> [Goal of the exercise]
Repeat every entry in full. Match each line exactly.

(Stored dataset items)
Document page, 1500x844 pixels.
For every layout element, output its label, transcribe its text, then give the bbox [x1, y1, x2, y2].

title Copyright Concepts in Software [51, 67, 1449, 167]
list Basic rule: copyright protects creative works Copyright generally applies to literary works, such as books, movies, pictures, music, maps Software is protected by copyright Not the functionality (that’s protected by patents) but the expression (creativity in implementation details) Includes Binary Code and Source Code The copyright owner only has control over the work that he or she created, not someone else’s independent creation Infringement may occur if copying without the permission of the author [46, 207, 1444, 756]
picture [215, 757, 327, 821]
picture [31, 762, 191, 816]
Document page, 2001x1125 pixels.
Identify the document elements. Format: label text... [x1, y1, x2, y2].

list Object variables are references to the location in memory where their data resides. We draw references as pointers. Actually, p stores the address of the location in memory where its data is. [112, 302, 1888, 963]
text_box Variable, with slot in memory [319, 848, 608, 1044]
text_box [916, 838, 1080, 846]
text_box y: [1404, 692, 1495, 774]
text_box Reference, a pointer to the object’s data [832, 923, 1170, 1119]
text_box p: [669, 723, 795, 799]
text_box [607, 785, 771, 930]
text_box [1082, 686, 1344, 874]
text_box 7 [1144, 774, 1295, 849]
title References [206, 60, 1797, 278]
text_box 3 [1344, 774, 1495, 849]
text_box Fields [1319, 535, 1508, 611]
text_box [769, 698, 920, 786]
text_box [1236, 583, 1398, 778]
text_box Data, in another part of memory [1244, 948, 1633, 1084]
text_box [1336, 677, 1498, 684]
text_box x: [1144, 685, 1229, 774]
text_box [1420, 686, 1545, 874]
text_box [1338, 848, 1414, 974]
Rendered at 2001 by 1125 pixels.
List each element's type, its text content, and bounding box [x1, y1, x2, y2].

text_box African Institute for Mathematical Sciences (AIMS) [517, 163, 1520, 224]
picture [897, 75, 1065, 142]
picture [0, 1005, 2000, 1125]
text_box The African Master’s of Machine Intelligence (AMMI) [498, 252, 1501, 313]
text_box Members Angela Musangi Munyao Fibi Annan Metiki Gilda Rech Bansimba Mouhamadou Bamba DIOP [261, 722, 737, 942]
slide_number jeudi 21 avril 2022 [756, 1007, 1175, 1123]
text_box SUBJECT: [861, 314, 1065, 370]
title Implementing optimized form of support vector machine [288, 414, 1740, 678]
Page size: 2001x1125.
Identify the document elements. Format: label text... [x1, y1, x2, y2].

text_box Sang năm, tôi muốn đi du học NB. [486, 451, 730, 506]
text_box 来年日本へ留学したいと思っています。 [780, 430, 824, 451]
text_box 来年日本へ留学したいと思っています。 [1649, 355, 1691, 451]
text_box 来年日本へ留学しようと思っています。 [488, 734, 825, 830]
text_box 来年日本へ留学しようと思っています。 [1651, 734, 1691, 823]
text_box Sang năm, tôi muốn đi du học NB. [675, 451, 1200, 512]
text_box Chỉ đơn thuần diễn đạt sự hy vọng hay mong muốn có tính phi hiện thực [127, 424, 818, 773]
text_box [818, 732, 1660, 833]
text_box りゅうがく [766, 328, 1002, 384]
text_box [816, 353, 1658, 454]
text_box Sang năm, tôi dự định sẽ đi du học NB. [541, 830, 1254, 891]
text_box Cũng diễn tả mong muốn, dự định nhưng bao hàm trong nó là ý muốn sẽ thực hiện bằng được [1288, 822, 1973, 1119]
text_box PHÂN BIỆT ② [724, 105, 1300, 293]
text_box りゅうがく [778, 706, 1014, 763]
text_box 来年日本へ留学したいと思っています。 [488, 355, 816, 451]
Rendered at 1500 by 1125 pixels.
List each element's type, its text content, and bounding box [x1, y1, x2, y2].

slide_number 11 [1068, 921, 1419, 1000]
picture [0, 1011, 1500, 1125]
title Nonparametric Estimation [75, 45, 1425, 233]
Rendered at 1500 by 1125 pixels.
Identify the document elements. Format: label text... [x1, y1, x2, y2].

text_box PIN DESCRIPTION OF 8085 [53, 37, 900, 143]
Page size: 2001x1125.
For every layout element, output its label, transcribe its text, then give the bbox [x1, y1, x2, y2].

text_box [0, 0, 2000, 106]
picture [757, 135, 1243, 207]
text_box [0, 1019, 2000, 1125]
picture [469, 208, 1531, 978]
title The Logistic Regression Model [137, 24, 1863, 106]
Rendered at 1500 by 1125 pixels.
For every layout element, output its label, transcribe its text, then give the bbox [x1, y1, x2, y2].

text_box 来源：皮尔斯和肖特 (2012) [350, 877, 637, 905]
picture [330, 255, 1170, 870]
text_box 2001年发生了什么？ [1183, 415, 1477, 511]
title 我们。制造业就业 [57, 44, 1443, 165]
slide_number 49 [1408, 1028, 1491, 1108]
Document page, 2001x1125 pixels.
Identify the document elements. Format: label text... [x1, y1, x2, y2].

> [Finished task]
Document page, 1500x844 pixels.
For every layout element, output its label, transcribe its text, then give the bbox [x1, y1, x2, y2].

title Copyright Concepts in Software [51, 67, 1449, 167]
list Basic rule: copyright protects creative works Copyright generally applies to literary works, such as books, movies, pictures, music, maps Software is protected by copyright Not the functionality (that’s protected by patents) but the expression (creativity in implementation details) Includes Binary Code and Source Code The copyright owner only has control over the work that he or she created, not someone else’s independent creation Infringement may occur if copying without the permission of the author [46, 207, 1444, 756]
picture [215, 757, 327, 821]
picture [31, 762, 191, 816]
Document page, 2001x1125 pixels.
Identify the document elements. Format: label text... [x1, y1, x2, y2].

list Object variables are references to the location in memory where their data resides. We draw references as pointers. Actually, p stores the address of the location in memory where its data is. [112, 302, 1888, 963]
text_box Variable, with slot in memory [319, 848, 608, 1044]
text_box [916, 838, 1080, 846]
text_box y: [1404, 692, 1495, 774]
text_box Reference, a pointer to the object’s data [832, 923, 1170, 1119]
text_box p: [669, 723, 795, 799]
text_box [607, 785, 771, 930]
text_box [1082, 686, 1344, 874]
text_box 7 [1144, 774, 1295, 849]
title References [206, 60, 1797, 278]
text_box 3 [1344, 774, 1495, 849]
text_box Fields [1319, 535, 1508, 611]
text_box [769, 698, 920, 786]
text_box [1236, 583, 1398, 778]
text_box Data, in another part of memory [1244, 948, 1633, 1084]
text_box [1336, 677, 1498, 684]
text_box x: [1144, 685, 1229, 774]
text_box [1420, 686, 1545, 874]
text_box [1338, 848, 1414, 974]
Rendered at 2001 by 1125 pixels.
List each element's type, its text content, and bounding box [x1, y1, x2, y2].

text_box African Institute for Mathematical Sciences (AIMS) [517, 163, 1520, 224]
picture [897, 75, 1065, 142]
picture [0, 1005, 2000, 1125]
text_box The African Master’s of Machine Intelligence (AMMI) [498, 252, 1501, 313]
text_box Members Angela Musangi Munyao Fibi Annan Metiki Gilda Rech Bansimba Mouhamadou Bamba DIOP [261, 722, 737, 942]
slide_number jeudi 21 avril 2022 [756, 1007, 1175, 1123]
text_box SUBJECT: [861, 314, 1065, 370]
title Implementing optimized form of support vector machine [288, 414, 1740, 678]
Page size: 2001x1125.
Identify the document elements. Format: label text... [x1, y1, x2, y2].

text_box Sang năm, tôi muốn đi du học NB. [486, 451, 730, 506]
text_box 来年日本へ留学したいと思っています。 [780, 430, 824, 451]
text_box 来年日本へ留学したいと思っています。 [1649, 355, 1691, 451]
text_box 来年日本へ留学しようと思っています。 [488, 734, 825, 830]
text_box 来年日本へ留学しようと思っています。 [1651, 734, 1691, 823]
text_box Sang năm, tôi muốn đi du học NB. [675, 451, 1200, 512]
text_box Chỉ đơn thuần diễn đạt sự hy vọng hay mong muốn có tính phi hiện thực [127, 424, 818, 773]
text_box [818, 732, 1660, 833]
text_box りゅうがく [766, 328, 1002, 384]
text_box [816, 353, 1658, 454]
text_box Sang năm, tôi dự định sẽ đi du học NB. [541, 830, 1254, 891]
text_box Cũng diễn tả mong muốn, dự định nhưng bao hàm trong nó là ý muốn sẽ thực hiện bằng được [1288, 822, 1973, 1119]
text_box PHÂN BIỆT ② [724, 105, 1300, 293]
text_box りゅうがく [778, 706, 1014, 763]
text_box 来年日本へ留学したいと思っています。 [488, 355, 816, 451]
Rendered at 1500 by 1125 pixels.
List each element's type, its text content, and bounding box [x1, y1, x2, y2].

slide_number 11 [1068, 921, 1419, 1000]
picture [0, 1011, 1500, 1125]
title Nonparametric Estimation [75, 45, 1425, 233]
Rendered at 1500 by 1125 pixels.
Identify the document elements. Format: label text... [x1, y1, x2, y2].

text_box PIN DESCRIPTION OF 8085 [53, 37, 900, 143]
Page size: 2001x1125.
For every layout element, output its label, transcribe its text, then give the bbox [x1, y1, x2, y2].

text_box [0, 0, 2000, 106]
picture [757, 135, 1243, 207]
text_box [0, 1019, 2000, 1125]
picture [469, 208, 1531, 978]
title The Logistic Regression Model [137, 24, 1863, 106]
Rendered at 1500 by 1125 pixels.
For every layout element, output its label, transcribe its text, then give the bbox [x1, y1, x2, y2].

text_box 来源：皮尔斯和肖特 (2012) [350, 877, 637, 905]
picture [330, 255, 1170, 870]
text_box 2001年发生了什么？ [1183, 415, 1477, 511]
title 我们。制造业就业 [57, 44, 1443, 165]
slide_number 49 [1408, 1028, 1491, 1108]
Document page, 2001x1125 pixels.
Identify the document elements. Format: label text... [x1, y1, x2, y2].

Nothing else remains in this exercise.